The best way for me to talk about what I think about the conference is to break it down by each speaker and give a few thoughts about each of them.

Tommy Refenes

In my assessment, even though he is often known as “and Team Meat” in favor of Edmund McMillen, Tommy Refenes contributed immensely to the design of Super Meat Boy. The controls and the physics of a platformer are a significant portion of the game design. To that point, the part of the discussion with Tommy about how early the controls, jump height, and movement speed were set in stone was interesting. My experience designing Duet showed me that the level design of an entire game naturally follows from those early low-level decisions, so it was cool to hear some familiar stories.

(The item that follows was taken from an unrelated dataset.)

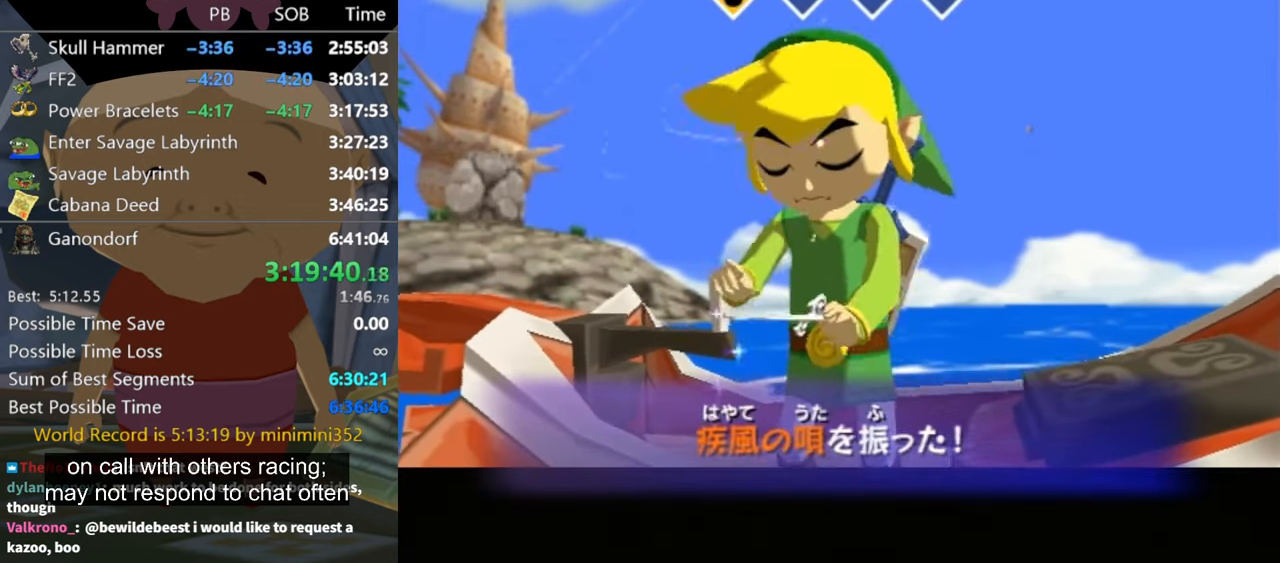
{"buttons": [], "left_stick": "center", "right_stick": "center", "events": []}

Don’t get me wrong. I don’t want to discredit Edmund as a designer, because he obviously brought his own massive contribution to the game, both from a level design standpoint, and from a character and art standpoint. (The odd one out in this was Danny Baranowsky, who received no mention during the discussion for his amazing contribution to the soundtrack. It seems that the working relationship between Team Meat and Danny has soured somehow, as the latest ports of the game do not feature his music. I am not certain of the details though, so it may be possible that there are no hard feelings. )

The discussion with Tommy was overall an enlightening and interesting dive into Super Meat Boy. It was often technical in a way which I don’t think I had seen before, naturally because we were at a conference for programmers. (Not to say that there weren’t non-programmers that attended.) A lot of times when you see an interview with a programmer, everything gets talked about on a very high level. You rarely hear concrete technical details about how something works. So it was pretty great to hear about how the art pipeline has evolved over the years and some of how it was implemented.

Mike Acton

So Mike Acton is mostly known inside the Handmade Hero community for a talk that he gave at CppCon 2014 called “Data-Oriented Design and C++”, in which he made the argument that programming should be seen as problem solving using a computer, and that finding effective ways of solving problems requires focusing on the nature of the problem. Since most computer problems are primarily about manipulation of data from one form into another, as a programmer, your job is to focus on whatever the most effective way of doing that transformation is. The common Object-Oriented approach often misses the point, and focuses instead on world modeling using objects, which only makes the problem harder than it really is. Mike Acton’s approach, as outlined in that talk, is very much in line with the kind of programming that Casey does on the Handmade Hero series. Casey often calls his particular approach “Compression-Oriented Programming”, but I feel like any programming methodology with “Oriented” in the title is destined to become abused at some point. So my personal preferred description would be “Pragmatic Programming”, because I feel that puts the focus on the mindset: solving problems using a computer.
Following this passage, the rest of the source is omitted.